In desperation, I turned to my colleagues, but they all said the same thing: keep it short. Ms Yates, however, did offer me some more specific advice, saying: stay in your lane. I thought long and hard and decided that my lane is literature. So I turned to one of my favourite writers, Ernest Hemingway, who wrote a poem offering advice to his son. The poem ends:

All your friends will leave you
All your friends will die
So lead a clean and wholesome life
And join them in the sky.

Great writer. Terrible poet.

So what about the fantastic texts you all studied in English Language and Literature? What advice do these timeless classics offer? The Great Gatsby of course, teaches us that if you buy enough nice shirts, people will love you. Purple Hibiscus teaches us that tea makes an excellent vehicle for poison. Wilfred Owen teaches us that all you need to be a great poet is a great war.
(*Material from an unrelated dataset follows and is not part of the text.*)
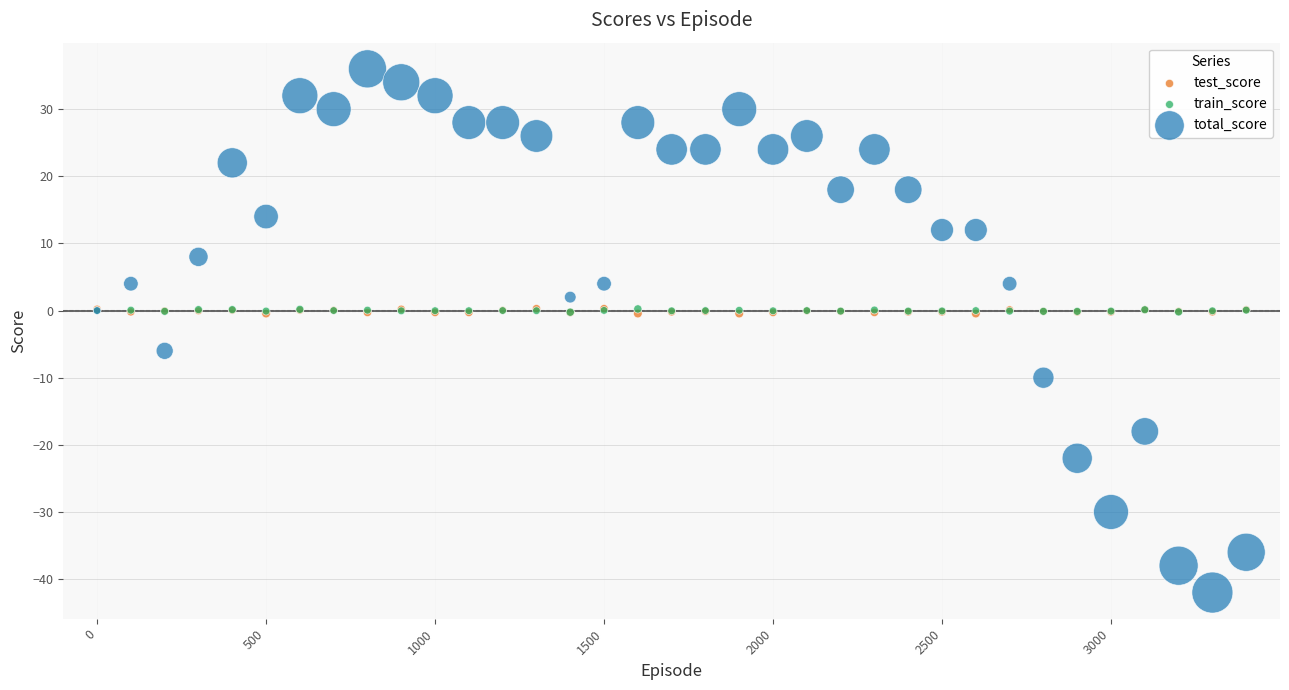

What are all the series names shown in the legend?

test_score, train_score, total_score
Hamlet teaches us that most Disney films just rip-off Shakespeare. Finally, and perhaps most importantly, Sophocles teaches us that you should never murder your father and marry your mother.

While good advice, none of it seemed appropriate for a graduation speech. I was giving up hope on famous writers and the advice they could offer, until I went to a poet and short story writer that I studied when I was your age, and who is probably the reason I became an English teacher. Raymond Carver struggled with alcoholism throughout his life, and died relatively young, but he is one of the world’s best writers. In his stories he takes the ordinary and makes it extraordinary. He finds beauty in even the most mundane human experiences. In one of his poems, Carver writes: ‘Happiness. It comes on unexpectedly’. So this is the advice I will give to you. Happiness comes on unexpectedly, so when it does come, take the time to notice it. Notice the accomplishments that you’re proud of. Notice the things you enjoy doing. Notice the family around you who love and support you. Notice the friends and partners who are kind and make you happy. I don’t care whether or not you follow your dreams, but I do care deeply that you are happy. Happiness comes and goes, but when it’s there, notice it. Thank you.